Not many people grow chillies as perennial plants, but it’s quite simple if you choose the right species, with Capsicum pubescens the most reliable type. I’ve had the same chilli plant in an old bucket for over four years now, cutting it back to overwinter in the frost-free lean-to. However, it’s now time to get it growing.

By increasing the watering and moving it to somewhere a little warmer, it triggers the plant into putting on fresh growth, meaning it will flower and fruit way before chilli plants sown from seed this spring. If you have a favourite variety, make sure to keep it this year, rather than adding it to the compost heap at the end of the season. Then you can produce your own extra-early crops.

Over in the unheated greenhouse, I’m starting to get it ready for adding summer crops. I grow in large troughs full of compost and topsoil and find the plants perform better if I remove a quarter of the substrate and replace it with new compost/manure each year. I add the removed compost to the flower border as a mulch, allowing it to help lighten the clay soil at the same time. Adding more compost to the troughs means there is plenty of nutrition available for new plants, enabling me to grow vigorous, productive plants each year in the same containers. I also like to add a couple of handfuls of blood, fish and bone granules to make sure the troughs have a balanced feed, ready for tomatoes and other hot crops in May.
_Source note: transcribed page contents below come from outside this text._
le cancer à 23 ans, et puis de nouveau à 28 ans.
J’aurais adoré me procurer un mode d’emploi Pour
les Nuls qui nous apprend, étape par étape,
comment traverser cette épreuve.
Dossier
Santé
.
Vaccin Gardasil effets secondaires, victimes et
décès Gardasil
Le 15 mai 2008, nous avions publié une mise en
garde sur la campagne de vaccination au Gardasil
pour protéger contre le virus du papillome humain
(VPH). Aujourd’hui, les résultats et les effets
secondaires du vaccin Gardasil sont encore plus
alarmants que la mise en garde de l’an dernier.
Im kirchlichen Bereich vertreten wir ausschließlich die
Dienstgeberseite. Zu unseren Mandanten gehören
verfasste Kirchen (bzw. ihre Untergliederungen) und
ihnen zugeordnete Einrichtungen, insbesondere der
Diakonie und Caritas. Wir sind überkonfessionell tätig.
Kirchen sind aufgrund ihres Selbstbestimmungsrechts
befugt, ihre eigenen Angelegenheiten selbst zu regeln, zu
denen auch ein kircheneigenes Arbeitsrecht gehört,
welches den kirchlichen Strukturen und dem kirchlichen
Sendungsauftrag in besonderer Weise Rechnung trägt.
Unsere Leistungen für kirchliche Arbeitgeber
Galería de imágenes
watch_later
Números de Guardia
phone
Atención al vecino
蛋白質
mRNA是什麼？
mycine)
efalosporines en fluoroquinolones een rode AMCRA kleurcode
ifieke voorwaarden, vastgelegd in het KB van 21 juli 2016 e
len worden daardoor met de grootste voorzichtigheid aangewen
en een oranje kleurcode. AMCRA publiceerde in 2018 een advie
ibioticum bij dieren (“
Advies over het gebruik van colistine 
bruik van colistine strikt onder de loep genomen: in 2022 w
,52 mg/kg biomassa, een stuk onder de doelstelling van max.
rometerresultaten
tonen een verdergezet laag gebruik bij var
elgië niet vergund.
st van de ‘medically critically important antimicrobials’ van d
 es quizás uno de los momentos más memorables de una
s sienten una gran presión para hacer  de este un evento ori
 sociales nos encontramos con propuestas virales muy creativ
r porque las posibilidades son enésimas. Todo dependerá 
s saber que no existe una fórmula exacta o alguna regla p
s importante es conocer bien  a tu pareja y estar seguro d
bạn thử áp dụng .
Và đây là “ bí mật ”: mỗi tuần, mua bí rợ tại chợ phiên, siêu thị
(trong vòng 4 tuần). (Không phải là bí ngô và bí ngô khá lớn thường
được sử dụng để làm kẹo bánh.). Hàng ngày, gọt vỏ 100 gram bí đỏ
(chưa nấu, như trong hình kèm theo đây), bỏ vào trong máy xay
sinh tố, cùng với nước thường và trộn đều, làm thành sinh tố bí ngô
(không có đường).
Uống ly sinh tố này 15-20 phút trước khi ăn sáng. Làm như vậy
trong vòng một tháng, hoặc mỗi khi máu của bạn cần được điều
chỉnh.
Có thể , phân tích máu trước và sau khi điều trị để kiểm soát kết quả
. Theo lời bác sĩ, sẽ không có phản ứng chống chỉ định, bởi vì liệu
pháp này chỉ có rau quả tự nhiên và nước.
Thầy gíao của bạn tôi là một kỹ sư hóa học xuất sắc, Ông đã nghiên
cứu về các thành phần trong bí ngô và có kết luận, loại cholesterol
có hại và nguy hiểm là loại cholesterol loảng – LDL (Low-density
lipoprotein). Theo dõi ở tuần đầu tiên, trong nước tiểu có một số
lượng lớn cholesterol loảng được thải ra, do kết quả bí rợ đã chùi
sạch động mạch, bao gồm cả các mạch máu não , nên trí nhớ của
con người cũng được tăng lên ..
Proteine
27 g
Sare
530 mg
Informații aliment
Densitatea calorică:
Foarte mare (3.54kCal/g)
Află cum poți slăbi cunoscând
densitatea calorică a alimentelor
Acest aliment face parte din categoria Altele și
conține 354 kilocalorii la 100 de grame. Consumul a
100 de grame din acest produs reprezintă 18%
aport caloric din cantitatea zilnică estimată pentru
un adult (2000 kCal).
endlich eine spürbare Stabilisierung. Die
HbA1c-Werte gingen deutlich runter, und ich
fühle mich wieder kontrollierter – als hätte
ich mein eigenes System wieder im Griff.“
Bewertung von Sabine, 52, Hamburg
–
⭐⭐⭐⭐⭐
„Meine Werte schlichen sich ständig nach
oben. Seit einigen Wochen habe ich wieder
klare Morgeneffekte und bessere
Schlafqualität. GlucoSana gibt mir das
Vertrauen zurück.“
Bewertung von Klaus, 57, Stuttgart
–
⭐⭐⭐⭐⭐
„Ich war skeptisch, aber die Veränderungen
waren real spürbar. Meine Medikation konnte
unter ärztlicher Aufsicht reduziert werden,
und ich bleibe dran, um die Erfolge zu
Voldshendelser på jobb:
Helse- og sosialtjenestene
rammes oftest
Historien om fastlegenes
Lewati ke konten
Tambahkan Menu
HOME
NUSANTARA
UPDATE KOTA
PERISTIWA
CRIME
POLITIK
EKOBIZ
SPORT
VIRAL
Along with compost for the troughs, I’m bringing more bags into the protection of the greenhouse so they can warm up over the next few weeks before they are needed. This is also good practice if your compost is excessively wet (maybe it’s been left outside over the last few months). By bringing it under cover you will have a warmer, drier compost to add to containers, meaning your plants won’t suffer from the shock of being transplanted into a cold, wet growing medium.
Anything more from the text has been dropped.